Google Translate alternative(s)
This one is a bit tricky to replace. You can go old school using a dictionary, but if you really want all the functionality from Google Translate, there might not be a good alternative to it, to this date. So far I haven’t found something as good as Google Translate.
Google Maps alternative(s)
OpenStreetMap is my favorite alternative for Google Maps. Quoted from their website: “OpenStreetMap is a map of the world, created by people like you and free to use under an open license.” This is a really important project, so if you can help out with it, that would be a good deed.
You also have Google Earth, but I kind of categorize it as a map application, so I would still recommend OpenStreetMap.
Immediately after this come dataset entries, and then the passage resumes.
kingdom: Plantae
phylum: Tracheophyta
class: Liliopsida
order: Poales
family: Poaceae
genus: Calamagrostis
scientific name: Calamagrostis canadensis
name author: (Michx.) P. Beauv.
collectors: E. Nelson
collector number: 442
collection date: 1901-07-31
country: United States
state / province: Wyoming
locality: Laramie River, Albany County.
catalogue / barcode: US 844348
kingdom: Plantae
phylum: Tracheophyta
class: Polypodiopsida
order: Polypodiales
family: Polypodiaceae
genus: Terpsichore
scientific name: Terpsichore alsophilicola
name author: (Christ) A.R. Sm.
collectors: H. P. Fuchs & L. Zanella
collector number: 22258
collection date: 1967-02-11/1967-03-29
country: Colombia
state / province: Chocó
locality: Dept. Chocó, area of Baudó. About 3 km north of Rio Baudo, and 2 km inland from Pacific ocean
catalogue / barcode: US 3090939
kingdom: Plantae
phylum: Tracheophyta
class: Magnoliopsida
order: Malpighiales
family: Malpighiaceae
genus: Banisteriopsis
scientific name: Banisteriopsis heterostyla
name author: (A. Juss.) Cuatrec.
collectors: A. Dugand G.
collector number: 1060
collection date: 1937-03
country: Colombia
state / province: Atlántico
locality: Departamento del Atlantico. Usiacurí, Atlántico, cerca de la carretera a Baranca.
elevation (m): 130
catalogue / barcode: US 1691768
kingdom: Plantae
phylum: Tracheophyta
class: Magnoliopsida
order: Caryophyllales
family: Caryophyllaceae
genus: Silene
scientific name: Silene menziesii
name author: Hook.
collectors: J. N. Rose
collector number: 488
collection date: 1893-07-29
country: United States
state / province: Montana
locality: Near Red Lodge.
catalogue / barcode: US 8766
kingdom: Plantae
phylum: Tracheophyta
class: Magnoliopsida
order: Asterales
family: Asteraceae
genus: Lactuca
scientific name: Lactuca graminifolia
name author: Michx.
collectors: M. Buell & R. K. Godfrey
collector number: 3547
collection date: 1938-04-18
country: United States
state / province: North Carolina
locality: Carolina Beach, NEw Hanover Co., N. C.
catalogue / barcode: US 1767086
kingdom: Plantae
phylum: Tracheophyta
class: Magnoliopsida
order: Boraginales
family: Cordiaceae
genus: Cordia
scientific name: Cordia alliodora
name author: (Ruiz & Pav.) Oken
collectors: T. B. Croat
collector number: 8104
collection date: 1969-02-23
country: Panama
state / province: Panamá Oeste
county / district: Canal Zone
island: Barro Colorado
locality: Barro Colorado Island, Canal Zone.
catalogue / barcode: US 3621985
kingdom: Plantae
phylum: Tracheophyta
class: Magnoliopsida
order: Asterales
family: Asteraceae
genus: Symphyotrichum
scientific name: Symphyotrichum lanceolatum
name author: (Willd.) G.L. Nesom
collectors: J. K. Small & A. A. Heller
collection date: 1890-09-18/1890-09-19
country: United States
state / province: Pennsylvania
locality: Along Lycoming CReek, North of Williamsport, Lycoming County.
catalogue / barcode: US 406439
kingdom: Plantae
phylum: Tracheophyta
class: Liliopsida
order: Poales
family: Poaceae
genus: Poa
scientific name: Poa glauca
No, not iOS, hehe. I use CyanogeMod and have been happy with that for a while now. I do not have the core Google apps installed. No Google Play, no Gmail, no Google Maps, no Google Translate, and so on. Instead I use F-Droid to install and update my apps. That’s a place where I have found many quality apps that’s free software. If I do need an app from Google Play I download it from somewhere else, without touching Google Play. For that you can use APKPure.com, for example, even though I can’t say how safe it is. If you want to go a step further down the free software road, have a look at Replicant. This operating system can lack support for some of your functionality on your smartphone, for example your camera, so read up on all that before considering putting it on your phone (if it even exists for your phone model). To read more about liberating your smartphone, check out this FSFE article on the topic.
To sum it up…
As you have seen there are good alternatives to some of the services and applications from Google. You might suffer quite a bit if you are a Google addict and quit using all the Google products, but most people should be able to live just fine without using Google that much. Change your habits and it might actually be fun and feel like an inspiring adventure and project. At least give it a try if you care about your data and privacy. If you cut down on your use of Google services you do at least give them less data to screw around with compared with before. That should be a valid point.
I have managed to steer away from Google these days, more or less. I have signed up to Kolab Now which helps me get away from Gmail, Google Calendar, and Google Drive. I try to use DuckDuckGo and Startpage.com instead of Google.com, and OpenStreetMap instead of Google Maps. The real “problems” seems to be alternatives to YouTube and Google Translate, but things may change in the future, hopefully.
If you are having problems finding alternatives to certain services or applications, have a look at AlternativeTo which is a “crowdsourced software recommendations”-website. It can be really helpful, and you can categorize applications based on platform and type of license.